Dataset records:
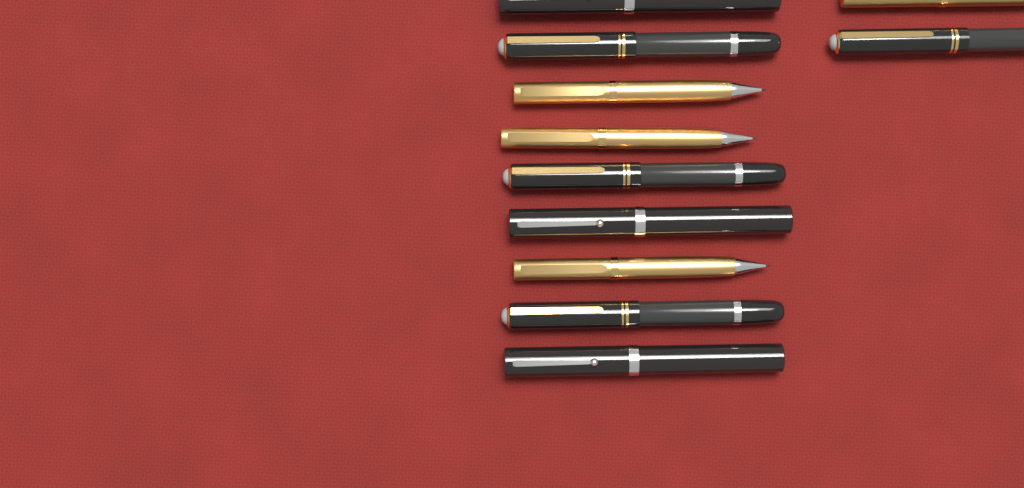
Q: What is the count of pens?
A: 11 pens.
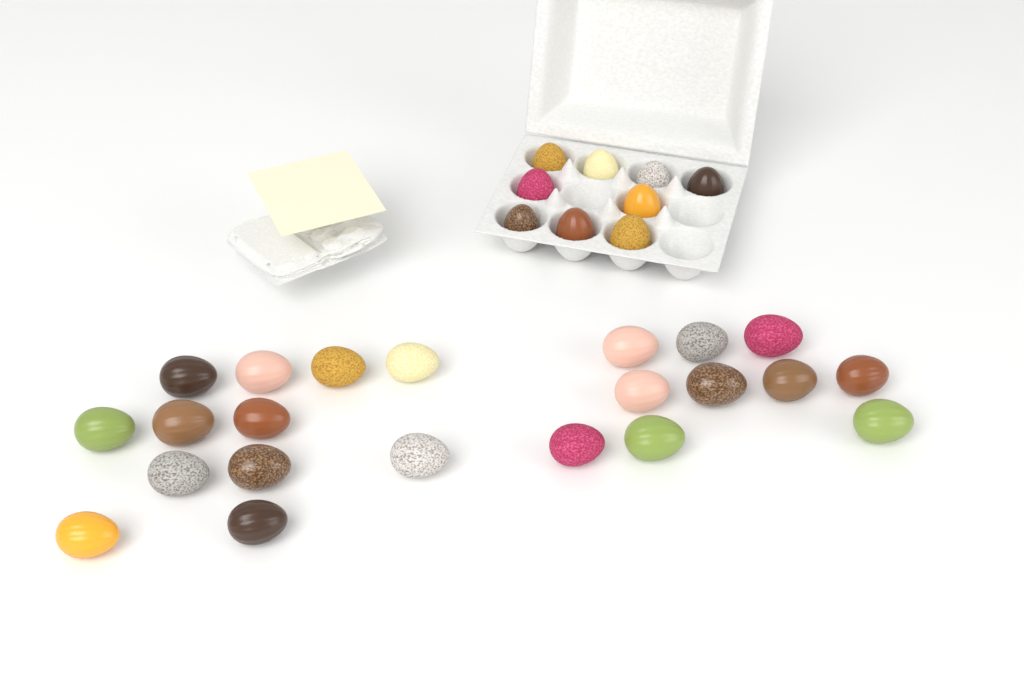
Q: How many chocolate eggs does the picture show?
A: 31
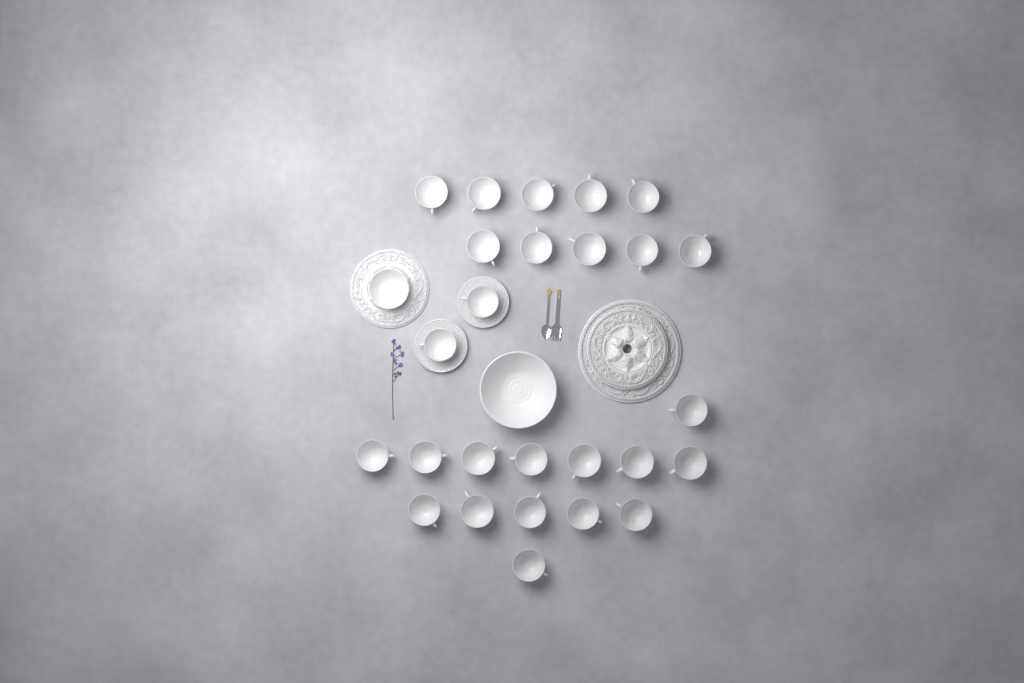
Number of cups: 26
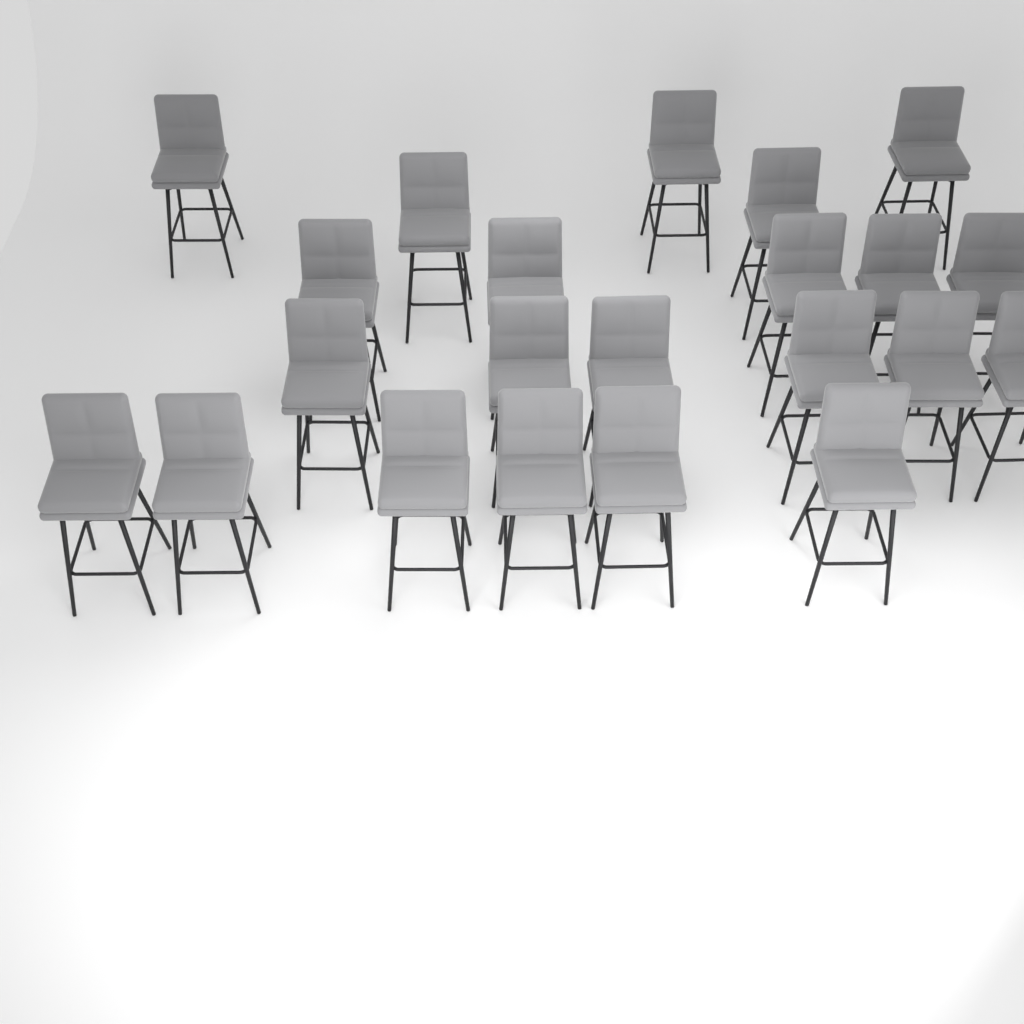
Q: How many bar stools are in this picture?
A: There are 22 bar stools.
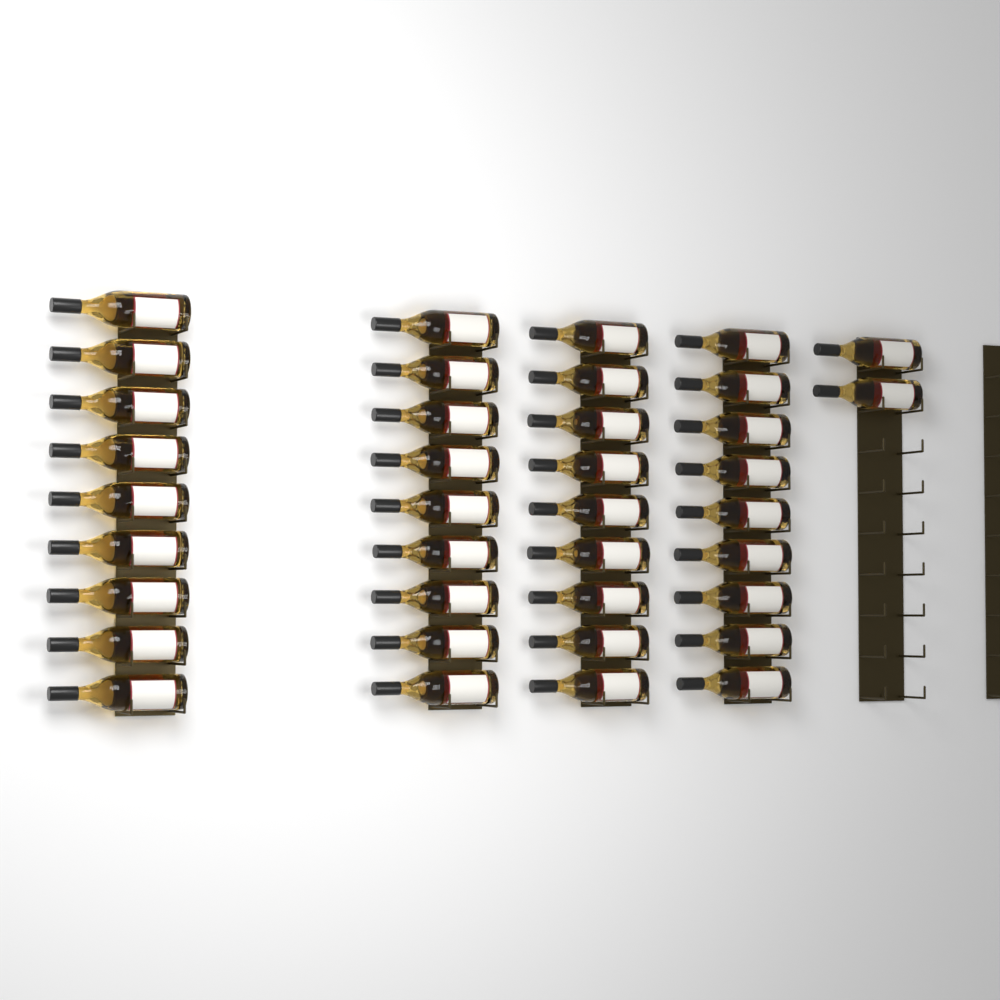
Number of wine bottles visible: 38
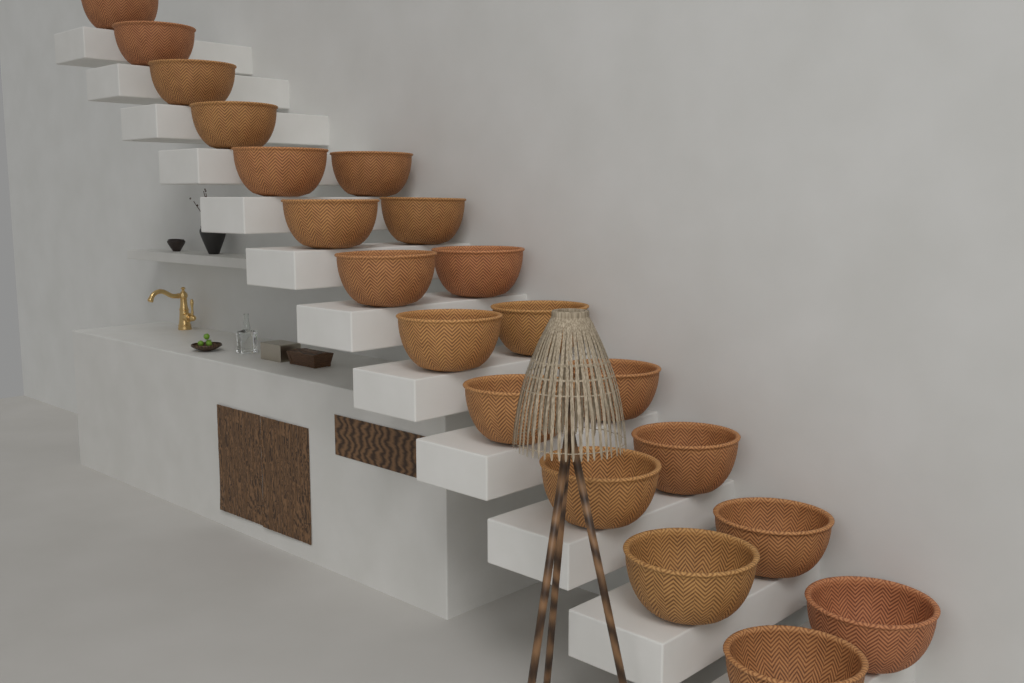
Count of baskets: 20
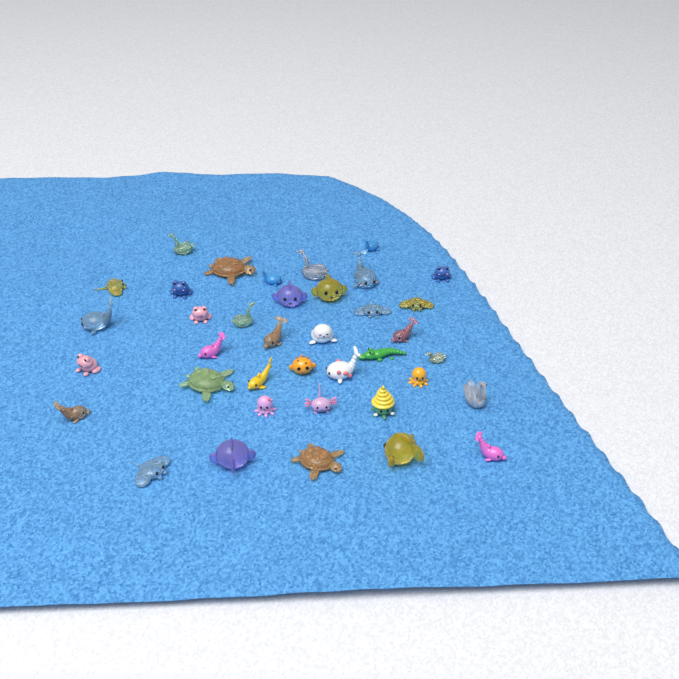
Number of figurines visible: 38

- **Aim of the exercise**
Can you change every "Number of" in the items above to "Total", keep everything else the same, and leave the pictures out of your answer?

- **Complete answer**
Q: What is the count of pens?
A: 11 pens.
Q: How many chocolate eggs does the picture show?
A: 31
Total cups: 26
Q: How many bar stools are in this picture?
A: There are 22 bar stools.
Total wine bottles visible: 38
Count of baskets: 20
Total figurines visible: 38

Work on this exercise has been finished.